Ingredients
Servings:
2
Ingredients
- 80 grice
- 100 grapa fillet
- 400 mlmineral water
- 1 spring onion
- 1 carrot
- peas
- 1 clovegarlic
- 10 fullesparsley
- oil
- salt
Nutritional Information
Per Serving (Approx.)
Calories
186 kcal
Protein
7 g
Fat
1 g
Carbohydrates
39 g
Disclaimer: These values are estimates based on ingredient types and may not be precise.
Step-by-step Guide
Preparation
- Finely chop the parsley and set it aside for later use.

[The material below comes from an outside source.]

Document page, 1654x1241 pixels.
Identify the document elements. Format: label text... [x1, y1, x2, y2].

- Bring a liter of water to a boil with a drizzle of olive oil, a garlic clove halved, and the chopped green onion.
- When the water starts to boil, add the rice and let it boil for 9 minutes over medium-high heat.
- After 9 minutes, add the grated carrot and peas, and continue cooking for an additional 2 minutes.

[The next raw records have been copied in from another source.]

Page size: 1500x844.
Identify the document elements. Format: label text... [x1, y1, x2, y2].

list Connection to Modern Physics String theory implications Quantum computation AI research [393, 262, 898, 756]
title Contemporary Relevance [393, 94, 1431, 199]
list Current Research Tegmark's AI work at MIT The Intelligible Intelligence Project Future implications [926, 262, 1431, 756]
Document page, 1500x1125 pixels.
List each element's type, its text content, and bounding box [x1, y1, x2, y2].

- Let it boil for 2 more minutes to ensure the vegetables soften slightly.
- Add the diced monkfish, stir gently, and let it boil for 1 more minute until the fish is just cooked.
- After this minute, turn off the heat.
- Add the finely chopped parsley and cover the pan immediately to preserve the aroma of the parsley.
- Let the contents of the pan rest, covered, for 2 minutes to allow the flavors to blend.
- After the 2-minute rest, the dish will be ready to serve.
Recommendations & Tricks
- The indicated measurements are for one or two servings; adjust the quantities according to the number of diners.
- To prepare one or two servings, measure the ingredients precisely: 80 grams of rice and 100 grams of monkfish fillet.
- Use 400 ml of mineral water to make the broth, ensuring a purer flavor.
- Chop the spring onion into small pieces to ensure even cooking and a delicate flavor.
- Wash and peel a carrot, then cut it into thin slices to facilitate its cooking.
- Add a handful of fresh or frozen peas to bring freshness and color to the dish.
- Use 10 parsley leaves and chop them finely to add a herby and fresh note to the rice.
- When chopping the parsley, make sure to remove the stems to avoid a fibrous texture.